**Trecho selecionado:**
********************
Só que, como conta em depoimento para a Polygon, o coprodutor Yoshiki Okamoto queria que a barra de vida de Chun-Li fosse visivelmente menor: segundo ele “as mulheres não são tão fortes quanto os homens”. Entretanto, Nishitani discordou e interviu deixando a barra de vida de Chun-Li visualmente igual a de todos. Mesmo assim, Chun-li é realmente a personagem mais fraca do game, pois possuí menos vida que os outros, só apenas não é mostrado. Por outro lado, segundo várias revistas da época e o super guia de Street Fighter II, a personagem tem alguns golpes que tiram vida acima da média dos outros personagens e, de acordo com a Enciclopédia de personagens da Capcom, ela é a mais rápida dentre todos os 8 jogáveis no game de estreia.
Chun-Li nasceu como uma personagem bastante apelona, mas foi ‘nerfada’ durante os testes iniciais.
********************
**Registros fornecidos:**
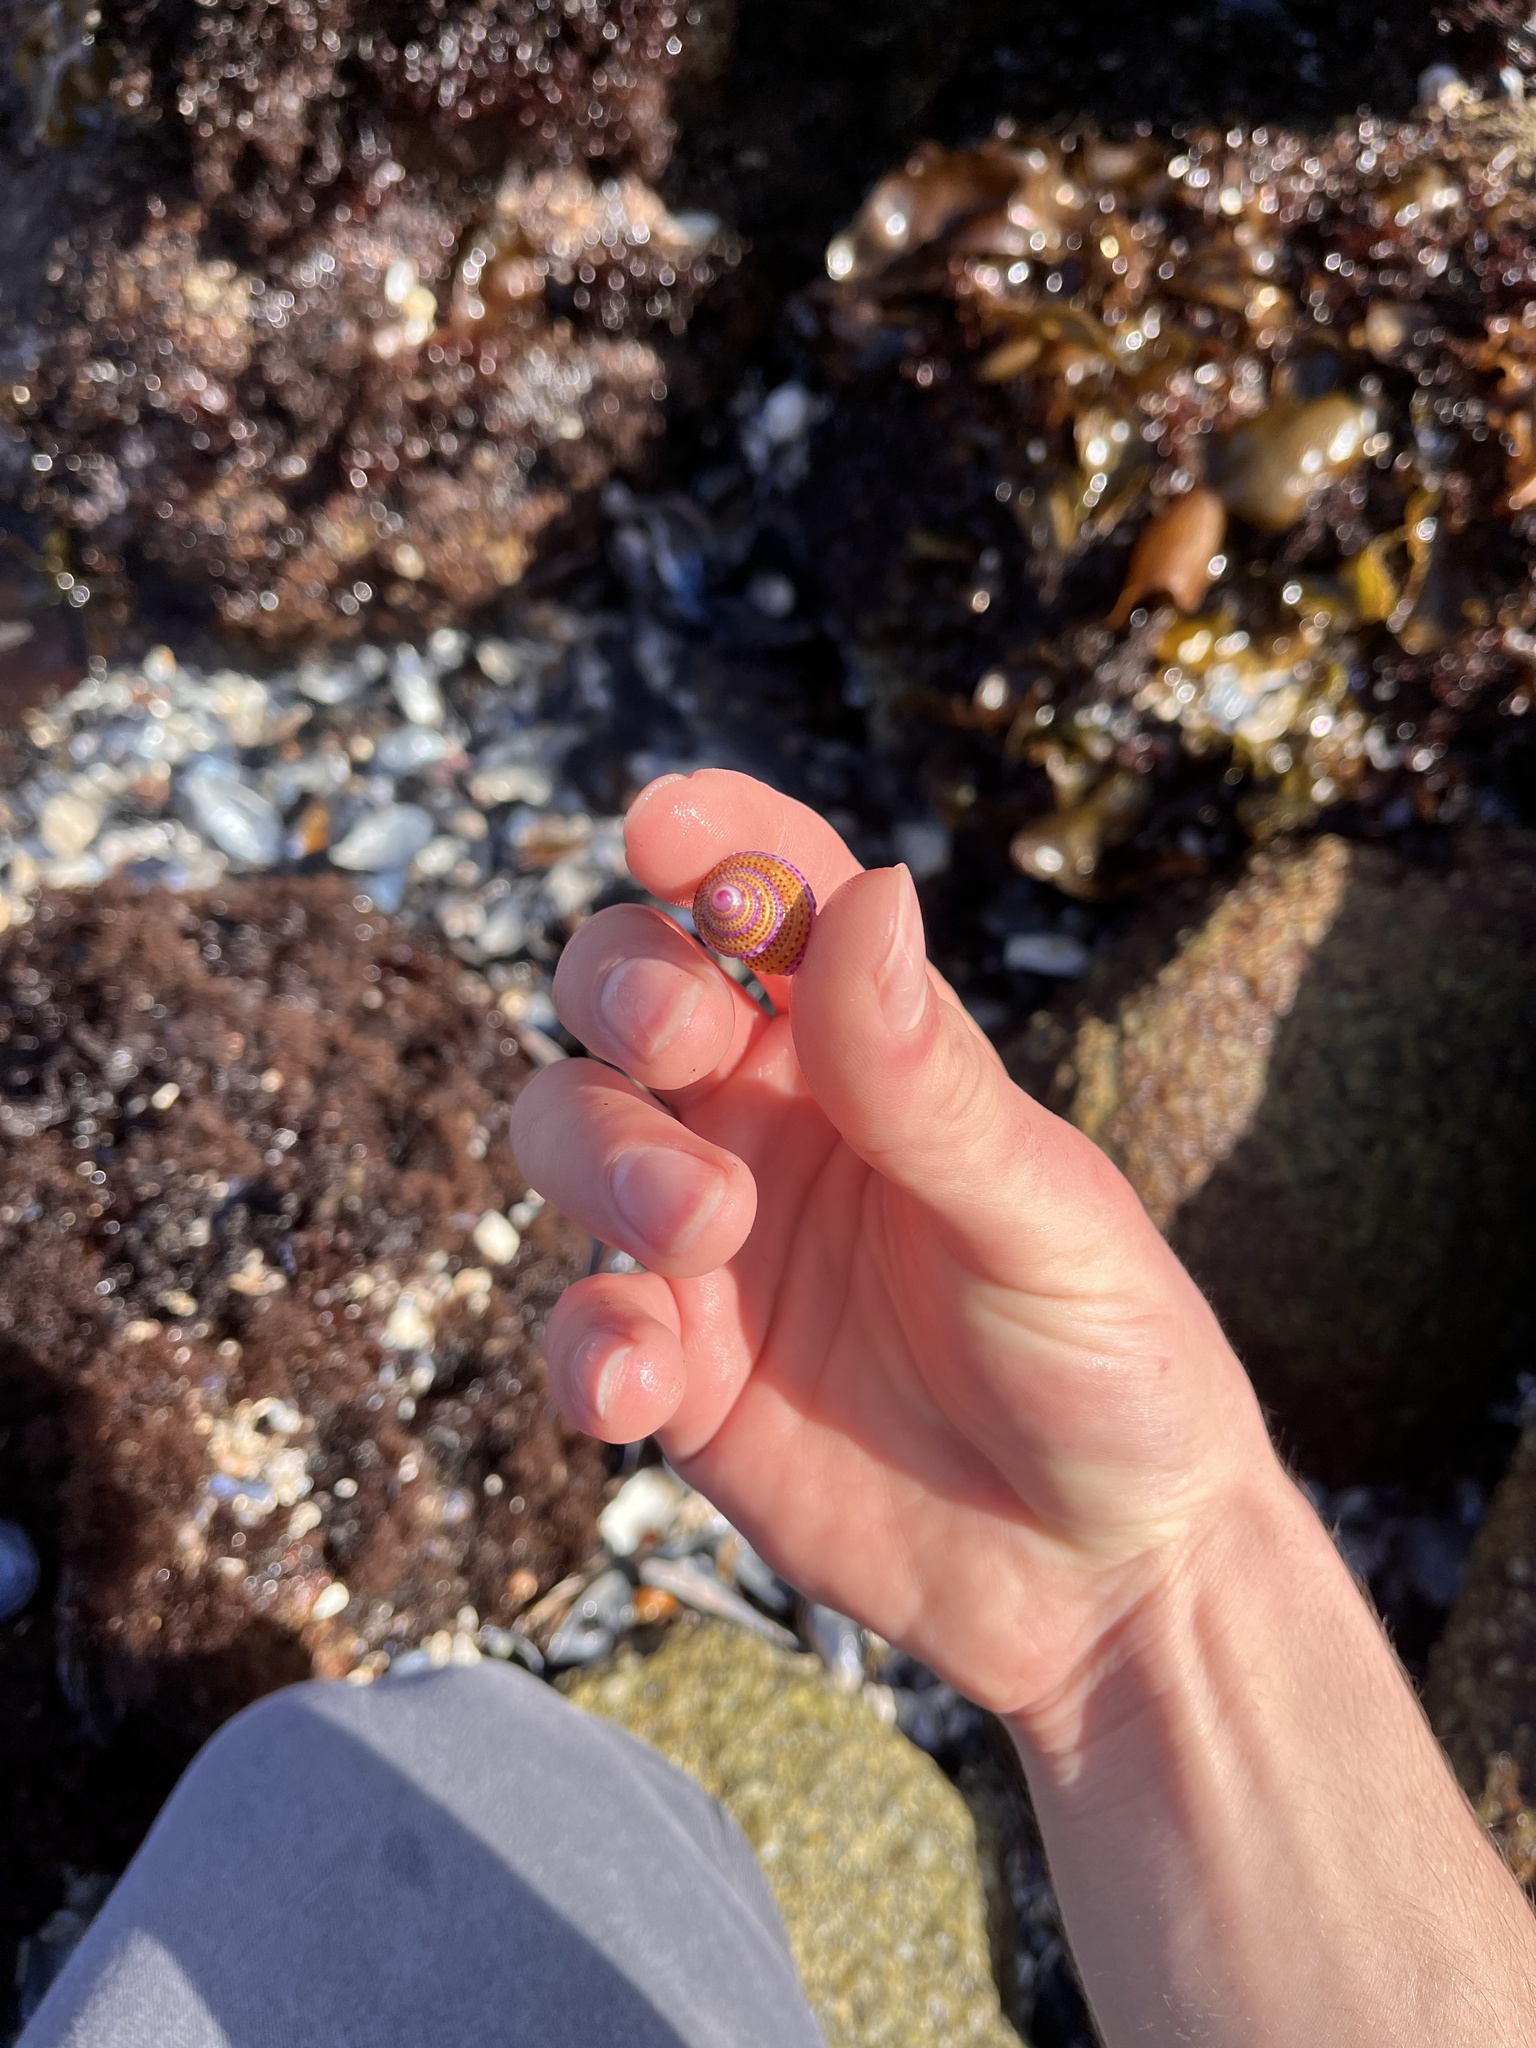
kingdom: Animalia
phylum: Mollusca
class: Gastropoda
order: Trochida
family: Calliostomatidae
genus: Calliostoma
********************
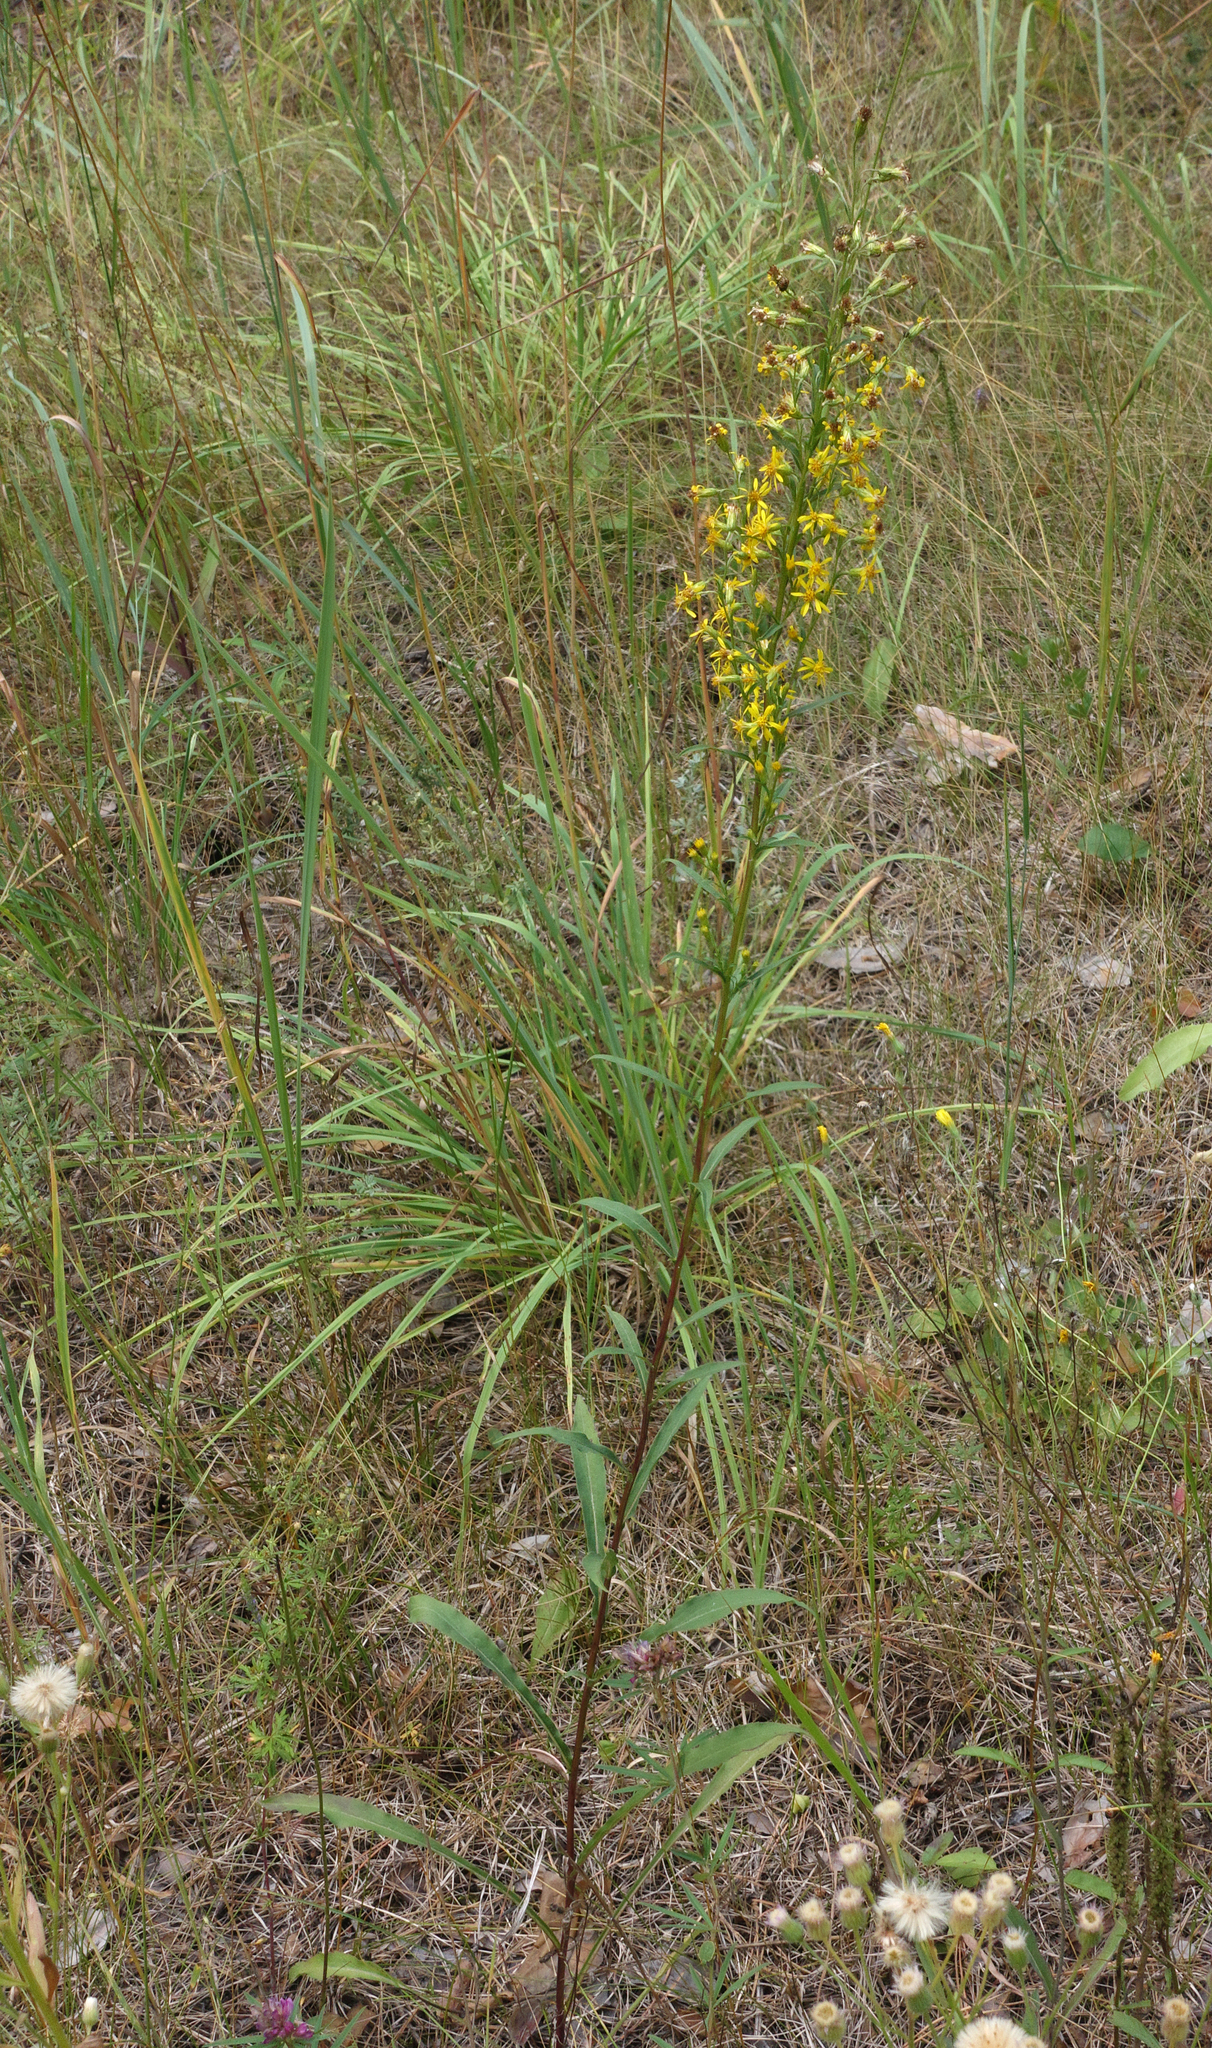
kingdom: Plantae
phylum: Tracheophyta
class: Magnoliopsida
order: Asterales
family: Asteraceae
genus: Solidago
********************
**O que fazer:**
- 1) Responda às perguntas abaixo com base no texto sobre Chun-Li.
(a) Quem queria que a barra de vida de Chun-Li fosse visivelmente menor?
(b) Segundo a Enciclopédia de personagens da Capcom, em que Chun-Li se destaca entre os 8 jogáveis do game de estreia?
(c) O que aconteceu com Chun-Li durante os testes iniciais?
- 2) Continue o texto sobre Chun-Li a partir da última frase.

**Respostas por tarefa:**
- 1)
(a) O coprodutor Yoshiki Okamoto.
(b) Ela é a mais rápida de todos.
(c) Ela foi "nerfada".

- 2)
Na verdade, Chun-Li deveria ser bem apelona. Após alguns testes com o público, onde os jogadores ficavam utilizando os mesmos golpes quase que o tempo todo, a equipe percebeu um problema no gameplay da lutadora. Dois ataques que existiam desde sua criação, em que ela realiza saltos mortais para frente e para trás, estavam muito fortes e desbalanceavam a luta, pois os jogadores ficavam utilizando eles a exaustão devido a eficiência. O famoso macete.
Esboço do golpe que foi retirado e depois recolocadoFonte: Capcom
Como a equipe de desenvolvimento não conseguiu terminar de aprimorá-los a tempo, devido ao pouco prazo restante, esses golpes foram retirados da versão original e Chun-Li foi lançada sem eles, mesmo ambos fazendo sucesso nos testes. Isso aconteceu pois o foco da equipe era manter um multiplayer otimizado e balanceado nos contras. Os golpe só foram consertados apenas na versão seguinte, a Champion Edition, lançada pouco mais de um ano depois.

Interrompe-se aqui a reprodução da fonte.